### Given text
***
The human rights group said its local office in Hong Kong would close this month while its regional office will close by the end of the year, with regional operations moved to other offices in the Asia-Pacific region.

This decision, made with a heavy heart, has been driven by Hong Kong's national security law, which has made it effectively impossible for human rights organizations in Hong Kong to work freely and without fear of serious reprisals from the government, Anjhula Mya Singh Bais, chair of Amnesty's board, said in a statement.

Hong Kong implemented a sweeping national security law in 2020 following months of massive anti-government protests. The law outlaws secession, subversion of state power, terrorism and foreign collusion to intervene in the city's affairs. More than 120 people, many of them supporters of the city's democracy movement, have been arrested under the law.

The majority of the city's prominent pro-democracy activists are behind bars for taking part in unauthorized assemblies, and dozens of political organizations and trade unions have ceased operations out of concern for their members' personal safety under the security law.

Bais said the recent targeting of local human rights and trade union groups signaled authorities were intensifying their campaign to rid the city of dissenting voices. It is increasingly difficult for us to keep operating in such an unstable environment, she said.

Critics in Hong Kong say the national security law is an erosion of freedoms, such as those of expression and assembly, that were promised the city for 50 years when the former British colony was handed over to China in 1997.
***
### Data records

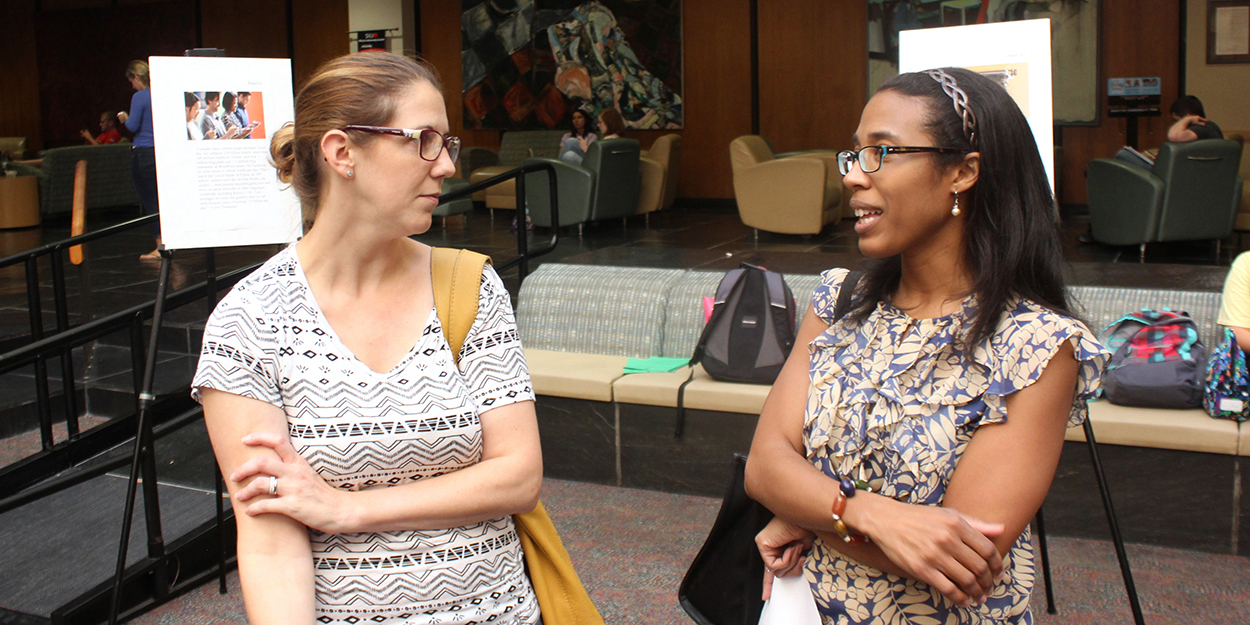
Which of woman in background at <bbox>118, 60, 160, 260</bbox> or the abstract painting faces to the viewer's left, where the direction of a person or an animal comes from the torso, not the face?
the woman in background

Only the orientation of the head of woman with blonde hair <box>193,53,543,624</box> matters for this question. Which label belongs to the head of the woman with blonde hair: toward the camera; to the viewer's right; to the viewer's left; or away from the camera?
to the viewer's right

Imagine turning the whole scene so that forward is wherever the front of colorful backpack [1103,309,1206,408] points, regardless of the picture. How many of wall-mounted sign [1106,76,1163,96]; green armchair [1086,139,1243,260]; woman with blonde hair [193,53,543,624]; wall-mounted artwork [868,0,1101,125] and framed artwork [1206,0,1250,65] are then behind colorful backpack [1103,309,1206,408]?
4

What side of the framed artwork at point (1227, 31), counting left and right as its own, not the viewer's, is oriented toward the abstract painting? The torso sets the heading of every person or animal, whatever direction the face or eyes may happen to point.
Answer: right

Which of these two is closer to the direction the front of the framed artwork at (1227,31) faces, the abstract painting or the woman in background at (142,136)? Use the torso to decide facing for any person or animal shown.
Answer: the woman in background
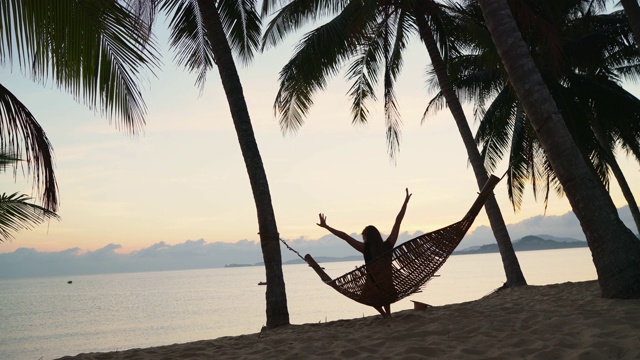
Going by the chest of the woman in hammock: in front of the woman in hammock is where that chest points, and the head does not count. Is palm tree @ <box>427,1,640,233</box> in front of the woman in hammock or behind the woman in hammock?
in front

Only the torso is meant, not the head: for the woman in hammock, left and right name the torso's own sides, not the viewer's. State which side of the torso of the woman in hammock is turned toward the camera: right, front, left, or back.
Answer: back

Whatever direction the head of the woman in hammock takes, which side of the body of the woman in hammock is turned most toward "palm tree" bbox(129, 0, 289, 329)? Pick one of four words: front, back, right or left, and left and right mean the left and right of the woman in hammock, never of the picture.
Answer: left
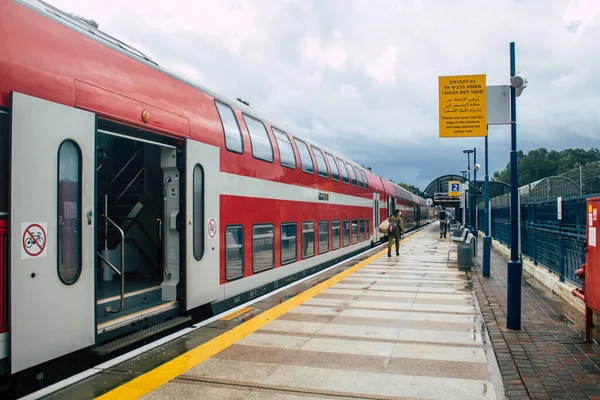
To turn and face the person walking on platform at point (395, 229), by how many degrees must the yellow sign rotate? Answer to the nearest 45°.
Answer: approximately 180°

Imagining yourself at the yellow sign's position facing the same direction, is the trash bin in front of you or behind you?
behind

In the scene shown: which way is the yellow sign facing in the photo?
toward the camera

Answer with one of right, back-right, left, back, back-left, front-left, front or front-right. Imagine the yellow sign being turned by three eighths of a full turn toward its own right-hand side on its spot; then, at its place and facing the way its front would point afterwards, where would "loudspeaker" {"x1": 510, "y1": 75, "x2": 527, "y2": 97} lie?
back

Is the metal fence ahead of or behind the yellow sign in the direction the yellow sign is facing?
behind
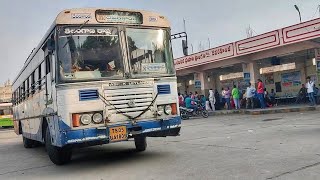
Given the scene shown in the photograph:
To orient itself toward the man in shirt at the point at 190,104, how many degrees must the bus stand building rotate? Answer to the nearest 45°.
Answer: approximately 45° to its right

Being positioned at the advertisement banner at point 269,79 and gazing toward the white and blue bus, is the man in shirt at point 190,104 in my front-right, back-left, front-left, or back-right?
front-right

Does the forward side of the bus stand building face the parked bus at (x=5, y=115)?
no

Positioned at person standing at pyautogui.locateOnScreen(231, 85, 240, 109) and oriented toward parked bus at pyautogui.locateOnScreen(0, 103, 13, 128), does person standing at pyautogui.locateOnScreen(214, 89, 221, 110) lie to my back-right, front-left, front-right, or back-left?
front-right

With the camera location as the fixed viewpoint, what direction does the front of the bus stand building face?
facing the viewer and to the left of the viewer

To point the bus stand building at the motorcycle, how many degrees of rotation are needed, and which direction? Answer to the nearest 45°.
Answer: approximately 45° to its right

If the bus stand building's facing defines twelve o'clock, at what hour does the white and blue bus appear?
The white and blue bus is roughly at 11 o'clock from the bus stand building.
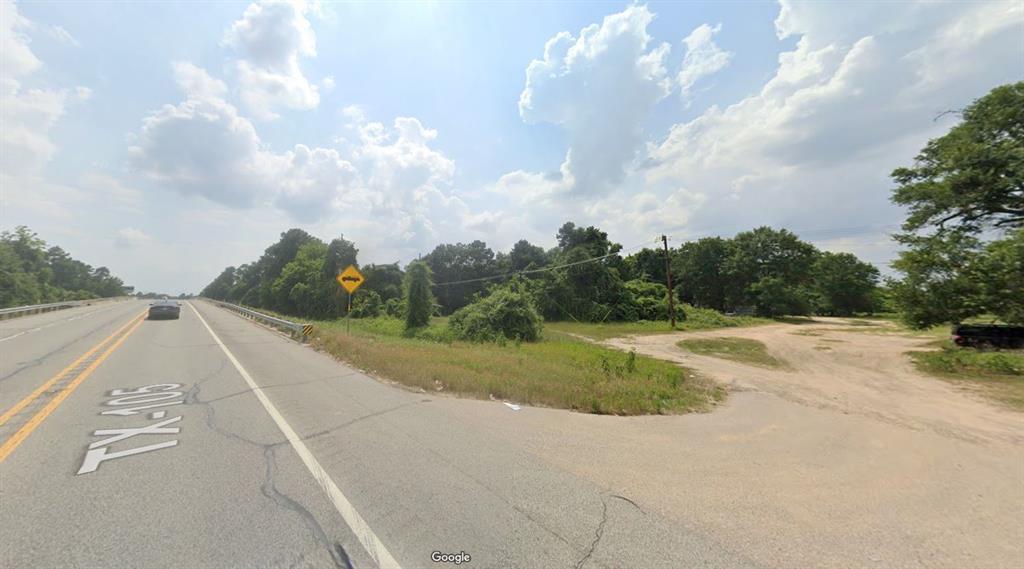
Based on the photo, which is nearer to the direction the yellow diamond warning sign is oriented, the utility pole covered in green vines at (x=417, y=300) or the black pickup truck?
the black pickup truck

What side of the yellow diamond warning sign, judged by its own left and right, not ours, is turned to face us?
front

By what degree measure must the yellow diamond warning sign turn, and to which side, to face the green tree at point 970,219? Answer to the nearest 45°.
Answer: approximately 90° to its left

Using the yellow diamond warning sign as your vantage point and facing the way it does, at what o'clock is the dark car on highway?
The dark car on highway is roughly at 5 o'clock from the yellow diamond warning sign.

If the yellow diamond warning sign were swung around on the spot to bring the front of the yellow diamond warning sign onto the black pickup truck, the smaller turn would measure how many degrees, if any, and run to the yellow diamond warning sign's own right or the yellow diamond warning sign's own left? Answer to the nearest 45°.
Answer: approximately 90° to the yellow diamond warning sign's own left

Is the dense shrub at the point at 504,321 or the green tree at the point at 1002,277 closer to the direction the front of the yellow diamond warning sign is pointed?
the green tree

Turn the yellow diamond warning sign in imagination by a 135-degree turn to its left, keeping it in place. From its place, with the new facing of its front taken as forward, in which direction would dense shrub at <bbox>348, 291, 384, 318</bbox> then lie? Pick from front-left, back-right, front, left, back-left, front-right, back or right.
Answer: front-left

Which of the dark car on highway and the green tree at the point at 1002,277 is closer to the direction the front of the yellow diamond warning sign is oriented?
the green tree

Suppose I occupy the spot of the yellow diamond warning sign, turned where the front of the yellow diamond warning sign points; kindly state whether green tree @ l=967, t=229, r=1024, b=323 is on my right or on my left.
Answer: on my left
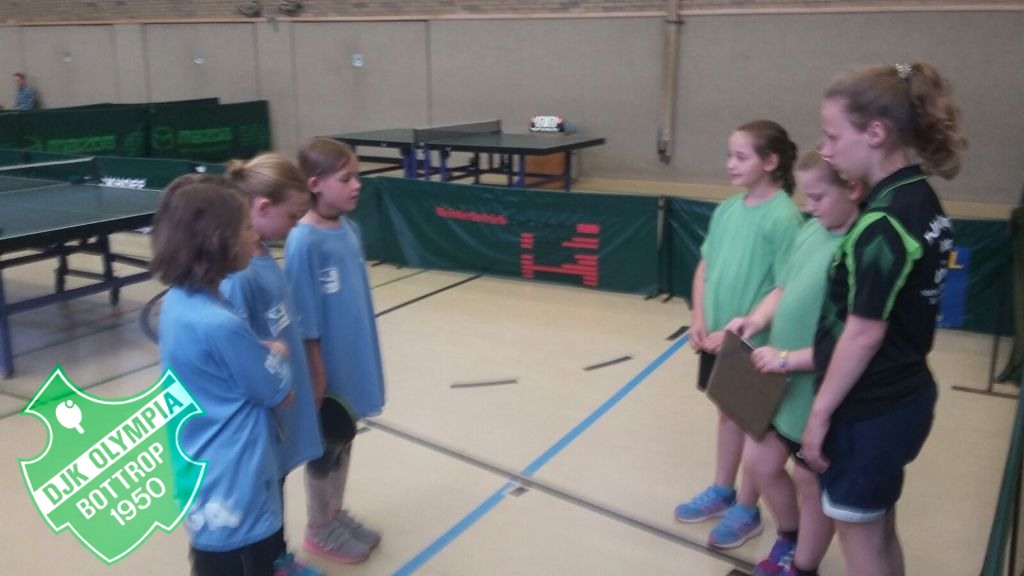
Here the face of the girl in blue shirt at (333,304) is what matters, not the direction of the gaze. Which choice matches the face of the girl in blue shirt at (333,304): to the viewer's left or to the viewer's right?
to the viewer's right

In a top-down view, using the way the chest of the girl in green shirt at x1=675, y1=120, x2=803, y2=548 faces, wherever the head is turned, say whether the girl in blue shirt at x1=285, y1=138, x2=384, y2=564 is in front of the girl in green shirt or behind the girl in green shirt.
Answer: in front

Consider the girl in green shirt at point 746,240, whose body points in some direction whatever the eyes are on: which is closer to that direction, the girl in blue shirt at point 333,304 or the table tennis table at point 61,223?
the girl in blue shirt

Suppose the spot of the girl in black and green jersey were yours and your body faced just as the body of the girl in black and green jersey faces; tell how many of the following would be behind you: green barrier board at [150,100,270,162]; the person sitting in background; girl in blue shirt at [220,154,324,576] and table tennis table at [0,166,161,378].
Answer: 0

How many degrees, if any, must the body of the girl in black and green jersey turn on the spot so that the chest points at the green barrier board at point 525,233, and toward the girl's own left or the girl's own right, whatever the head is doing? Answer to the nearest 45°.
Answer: approximately 45° to the girl's own right

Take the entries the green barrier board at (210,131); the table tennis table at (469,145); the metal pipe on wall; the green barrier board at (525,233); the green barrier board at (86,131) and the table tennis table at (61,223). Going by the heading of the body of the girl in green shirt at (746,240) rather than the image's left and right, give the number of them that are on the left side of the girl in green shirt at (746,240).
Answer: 0

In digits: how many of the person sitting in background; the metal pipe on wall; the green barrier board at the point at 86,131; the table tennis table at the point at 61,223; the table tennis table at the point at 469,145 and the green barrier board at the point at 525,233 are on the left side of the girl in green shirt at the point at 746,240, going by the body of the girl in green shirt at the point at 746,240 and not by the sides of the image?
0

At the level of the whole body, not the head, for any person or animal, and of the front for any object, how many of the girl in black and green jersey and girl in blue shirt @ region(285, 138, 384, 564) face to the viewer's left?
1

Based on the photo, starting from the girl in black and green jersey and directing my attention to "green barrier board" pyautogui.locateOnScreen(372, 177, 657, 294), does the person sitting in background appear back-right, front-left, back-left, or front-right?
front-left

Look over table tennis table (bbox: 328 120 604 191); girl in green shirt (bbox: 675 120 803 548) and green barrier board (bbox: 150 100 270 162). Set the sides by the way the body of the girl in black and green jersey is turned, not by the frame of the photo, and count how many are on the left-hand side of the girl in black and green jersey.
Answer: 0

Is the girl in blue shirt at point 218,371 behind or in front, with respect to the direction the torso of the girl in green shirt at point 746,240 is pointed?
in front

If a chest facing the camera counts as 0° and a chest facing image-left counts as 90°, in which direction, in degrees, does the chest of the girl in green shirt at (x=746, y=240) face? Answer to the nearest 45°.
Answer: approximately 45°

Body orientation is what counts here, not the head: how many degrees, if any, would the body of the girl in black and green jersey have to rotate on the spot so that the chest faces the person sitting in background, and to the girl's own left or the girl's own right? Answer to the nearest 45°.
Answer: approximately 45° to the girl's own right

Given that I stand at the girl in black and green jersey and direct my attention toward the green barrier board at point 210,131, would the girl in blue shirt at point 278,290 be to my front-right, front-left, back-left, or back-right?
front-left

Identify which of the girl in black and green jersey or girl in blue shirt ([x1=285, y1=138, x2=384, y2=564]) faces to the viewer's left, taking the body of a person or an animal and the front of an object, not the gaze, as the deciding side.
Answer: the girl in black and green jersey

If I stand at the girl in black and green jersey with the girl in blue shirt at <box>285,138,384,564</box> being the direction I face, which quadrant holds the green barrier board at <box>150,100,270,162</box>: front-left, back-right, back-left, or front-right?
front-right

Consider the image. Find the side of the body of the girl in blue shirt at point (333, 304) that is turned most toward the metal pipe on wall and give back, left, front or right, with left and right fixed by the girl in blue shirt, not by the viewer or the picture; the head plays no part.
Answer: left

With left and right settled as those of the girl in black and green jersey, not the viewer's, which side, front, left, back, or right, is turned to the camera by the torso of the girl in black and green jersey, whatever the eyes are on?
left

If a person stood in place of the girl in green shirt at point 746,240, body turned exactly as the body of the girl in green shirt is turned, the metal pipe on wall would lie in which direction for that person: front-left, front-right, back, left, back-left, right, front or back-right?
back-right

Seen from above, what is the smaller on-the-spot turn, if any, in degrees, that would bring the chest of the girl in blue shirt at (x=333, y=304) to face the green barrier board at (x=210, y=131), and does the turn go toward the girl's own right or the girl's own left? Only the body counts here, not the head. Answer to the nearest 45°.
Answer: approximately 135° to the girl's own left

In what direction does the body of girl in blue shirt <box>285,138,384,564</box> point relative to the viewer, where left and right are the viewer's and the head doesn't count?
facing the viewer and to the right of the viewer

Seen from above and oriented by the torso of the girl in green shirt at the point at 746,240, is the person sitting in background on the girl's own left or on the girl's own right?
on the girl's own right

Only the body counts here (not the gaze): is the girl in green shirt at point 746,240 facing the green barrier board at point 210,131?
no
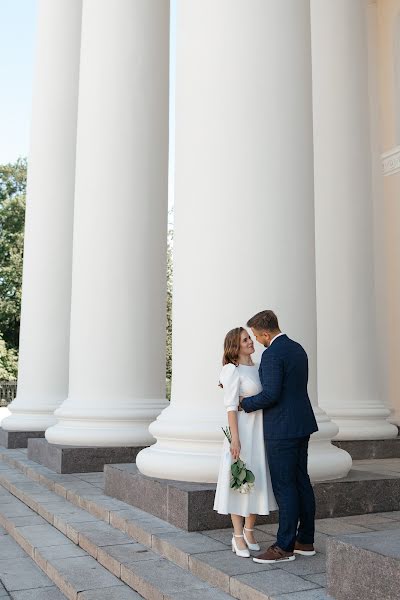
***
### Work instruction
Using the passage on Amnesty's Hong Kong offices, answer these:
1. By when will the regional office close?
2. In what year did Hong Kong implement its national security law?
3. For how many years were freedoms promised to the city at the 1997 handover?
The rows are drawn from a separate source.

### Solution to the exercise
1. By the end of the year.
2. 2020.
3. 50 years.